Cultura e Spettacoli

Sol LeWitt, la complessità dell’essere semplice

Vicino al minimalismo, sostenne che l’idea è più importante dell’opera

È stato un artista dalla personalità complessa, nonostante l’apparente semplicità, Sol LeWitt, protagonista della scultura minimalista, teorico dell’arte concettuale, scomparso ieri a New York a settantanove anni.
LeWitt era nato a Hartford, nel Connecticut, nel 1928, da genitori emigrati dalla Russia. E il suo lavoro non si comprende pienamente se lo si colloca solo nella cornice statunitense, dimenticando quelle ascendenze appunto russe che lo portavano a una ricerca di essenzialità quasi alla Malevic, pur senza implicazioni mistiche.
LeWitt aveva iniziato a disegnare nel 1958, dopo essersi diplomato in una scuola per illustratori a New York. Aveva poi collaborato con l’architetto I.M. Pei, e quindi col MoMa, dove aveva conosciuto Dan Flavin, Ryman, Mangold, futuri esponenti del minimalismo. «Volevamo reinventare l’arte, tornare alle fondamenta» dichiarò un giorno.
Le sue prime opere sono di un’essenzialità assoluta, che verrà appunto definita «minimalismo»: lastre di legno piegate e verniciate in bianco e nero, cubi bianchi che si ripetono nello spazio, graticci modulari che si moltiplicano all’infinito, come l’Open Modular Cube del 1966.
«La forma è il mezzo e la disposizione è il fine» sostiene LeWitt, che vuole eliminare dall’arte ogni psicologia, ogni soggettivismo, ogni espressività. Non a caso molti interpretano le sue sculture come strutture logiche, come pure coordinate cartesiane.
La sua poetica, del resto, è vicina all’arte concettuale, cioè a un’arte secondo cui l’idea è l’aspetto più importante dell’opera, anzi è l’opera stessa. Nel giugno 1966 infatti LeWitt pubblica sulla rivista Art Forum i «Paragrafi sull’arte concettuale», destinati a diventare uno dei manifesti di quella tendenza. «L’idea è una macchina che crea l’arte.

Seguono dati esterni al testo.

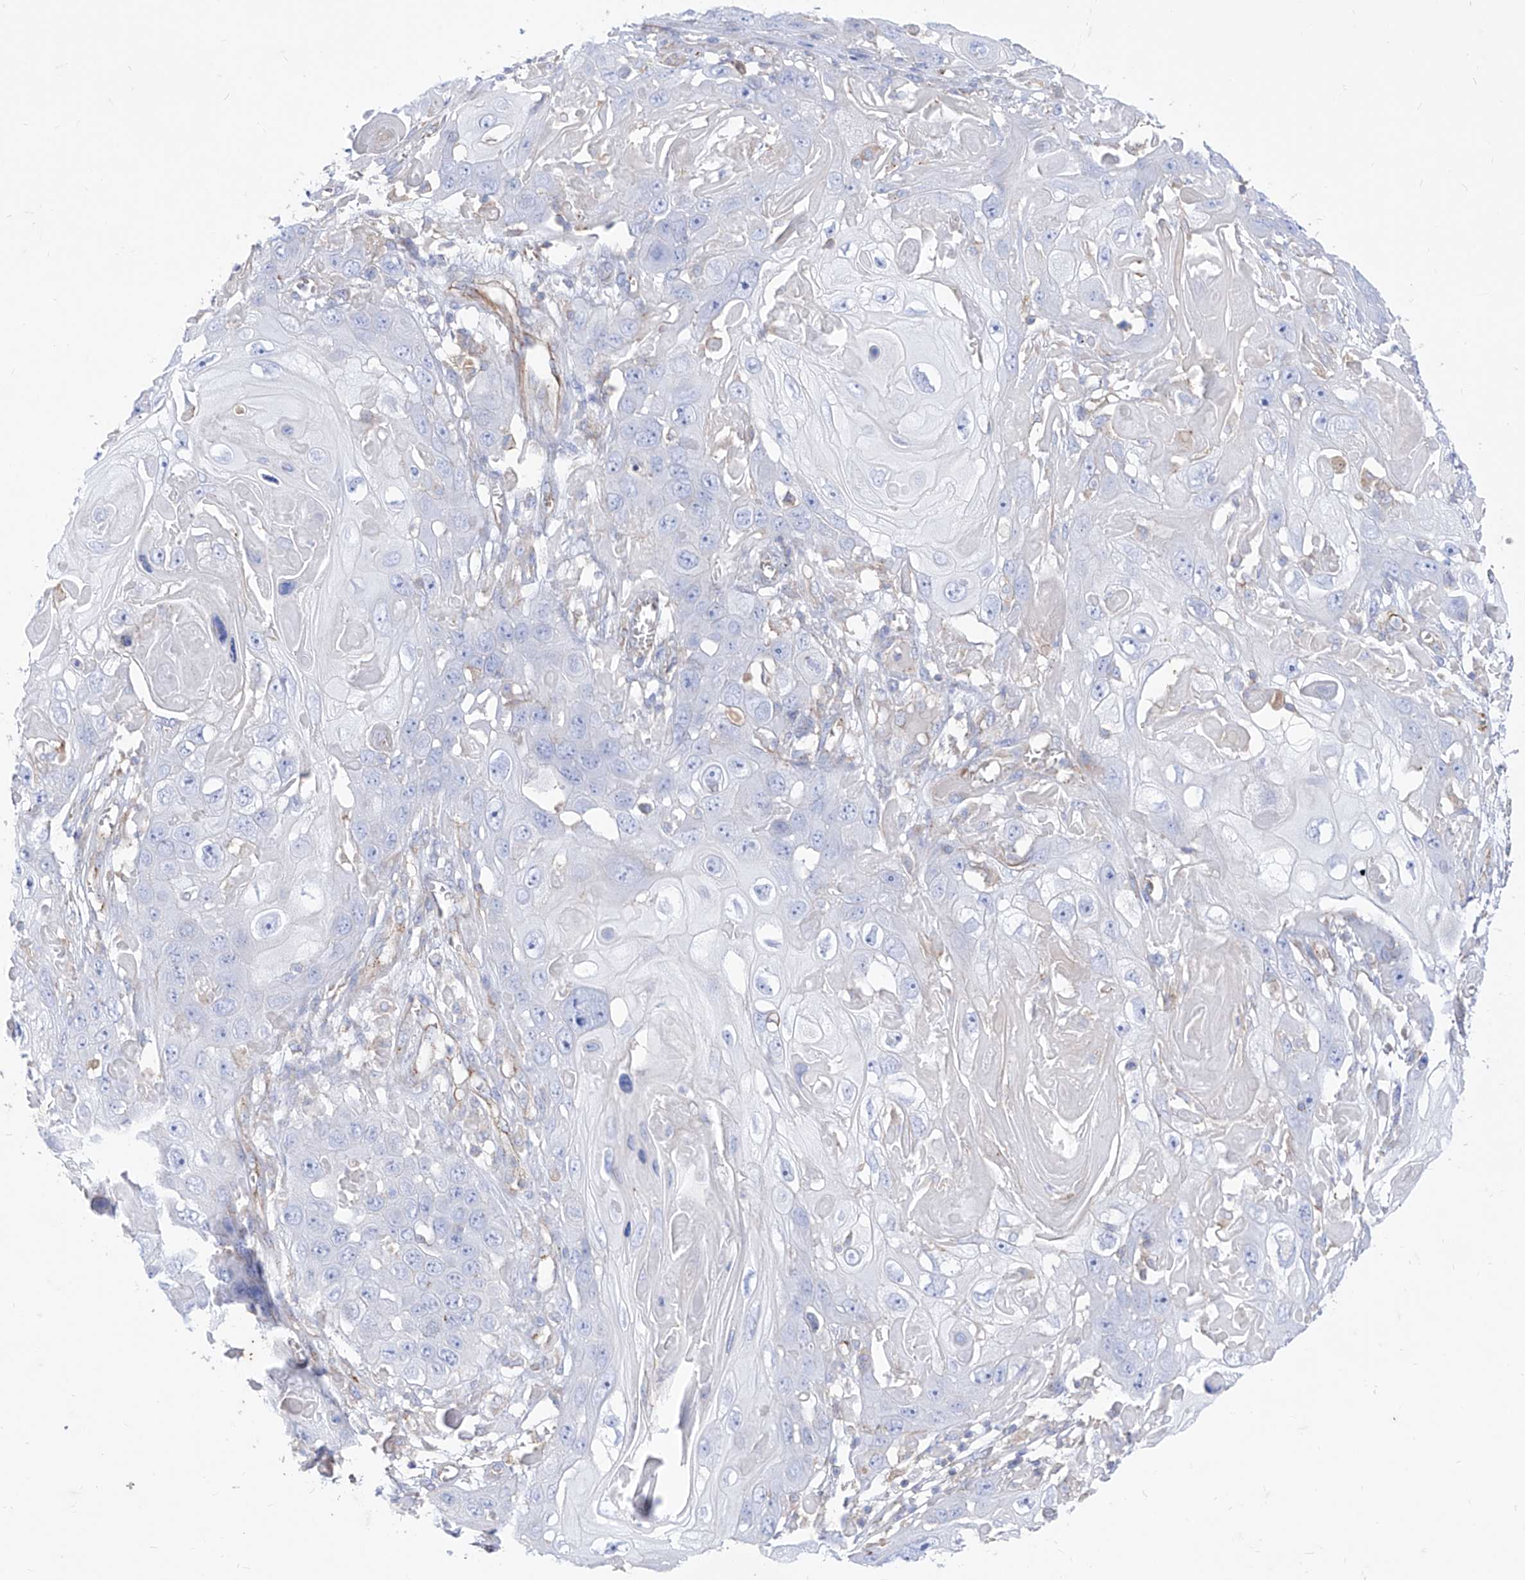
{"staining": {"intensity": "negative", "quantity": "none", "location": "none"}, "tissue": "skin cancer", "cell_type": "Tumor cells", "image_type": "cancer", "snomed": [{"axis": "morphology", "description": "Squamous cell carcinoma, NOS"}, {"axis": "topography", "description": "Skin"}], "caption": "Tumor cells are negative for brown protein staining in skin squamous cell carcinoma.", "gene": "C1orf74", "patient": {"sex": "male", "age": 55}}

Ma non c'è bisogno che le idee siano complicate», scrive.
Deriva da questa poetica anche la convinzione che l’opera possa essere eseguita non dall’artista, ma da collaboratori che partecipano al processo creativo.

E lui stesso ne dà un esempio nei suoi Wall Drawings, pitture murali: linee geometriche graffite sul muro, come uno spartito che altri dovranno eseguire.